With an ever-growing number of galleries scattered around New York, it’s easy to feel overwhelmed. Where to begin? Here at A.i.A., we are always on the hunt for clever, memorable shows that stand out in a crowded field. Every Thursday, we’ll post the 10 shows our team of editors can’t stop talking about.
This week we check out Li Songsong’s textured oil paintings that verge on abstraction, Lorna Simpson’s gold-flecked prints and gold-painted dancers, and Dasha Shishkin’s frantic neon paintings on Mylar. See all ten picks below.

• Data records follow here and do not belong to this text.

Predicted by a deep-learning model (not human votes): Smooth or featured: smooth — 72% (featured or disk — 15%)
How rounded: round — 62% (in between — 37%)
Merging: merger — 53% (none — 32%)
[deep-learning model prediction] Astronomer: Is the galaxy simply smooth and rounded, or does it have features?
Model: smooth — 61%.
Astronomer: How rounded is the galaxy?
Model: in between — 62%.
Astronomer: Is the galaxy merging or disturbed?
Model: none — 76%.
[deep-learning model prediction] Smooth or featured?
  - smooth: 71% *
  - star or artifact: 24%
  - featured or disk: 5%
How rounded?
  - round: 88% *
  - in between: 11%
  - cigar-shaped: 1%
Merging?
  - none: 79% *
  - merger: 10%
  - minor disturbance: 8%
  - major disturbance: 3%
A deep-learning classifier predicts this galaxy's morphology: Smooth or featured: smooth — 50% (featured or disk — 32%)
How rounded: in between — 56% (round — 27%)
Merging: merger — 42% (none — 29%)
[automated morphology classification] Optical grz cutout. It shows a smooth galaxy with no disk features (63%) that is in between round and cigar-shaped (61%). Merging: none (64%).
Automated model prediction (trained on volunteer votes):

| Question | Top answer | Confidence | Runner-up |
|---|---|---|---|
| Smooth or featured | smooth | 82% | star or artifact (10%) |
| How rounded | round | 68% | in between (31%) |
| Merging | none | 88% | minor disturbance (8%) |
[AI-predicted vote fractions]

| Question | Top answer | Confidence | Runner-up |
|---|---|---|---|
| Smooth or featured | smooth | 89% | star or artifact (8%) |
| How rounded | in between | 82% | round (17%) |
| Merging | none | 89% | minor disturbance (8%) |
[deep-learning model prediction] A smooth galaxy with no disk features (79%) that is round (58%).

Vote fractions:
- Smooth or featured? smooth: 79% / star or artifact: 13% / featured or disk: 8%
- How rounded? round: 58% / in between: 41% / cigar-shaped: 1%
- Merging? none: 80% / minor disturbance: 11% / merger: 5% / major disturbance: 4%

Dasha Shishkin at Zach Feuer, through June 11
What is going on in these chaotic, candy-colored storyboards? it’s impossible to tell. Scenes filled with neon yellow nudes and figures with Pinocchio noses and weird hats are set in hybrid restaurant-factory- shopping-mall interiors. It’s something out of a Dr. Seuss fever dream.
Lorna Simpson at Salon 94, through June 18
All the work in “Momentum” is inspired by one event: 40 years ago, when Simpson was 11, she performed in a ballet at Lincoln Center. Simpson remembers being covered in gold, and has made a video with professional dancers in gold body paint, gold ballet shoes, etc. It’s accompanied by photographs of Avery Fisher Hall printed on felt and a series of serigraphs of women with elaborate hairdos embossed with gold powder.
Li Songsong at The Pace Gallery, through Aug 5
Li Songsong is well known in the People’s Republic of China for super-thick paint and blocky compositions that seem to waver halfway between their photographic sources and pure painterly abstraction. His 11 large-scale oil paintings reference images that are fraught with historical, political or intensely emotional content, but Li decontextualizes his sources by zeroing in on minor details and surrounding them with seemingly arbitrary geometric constructs.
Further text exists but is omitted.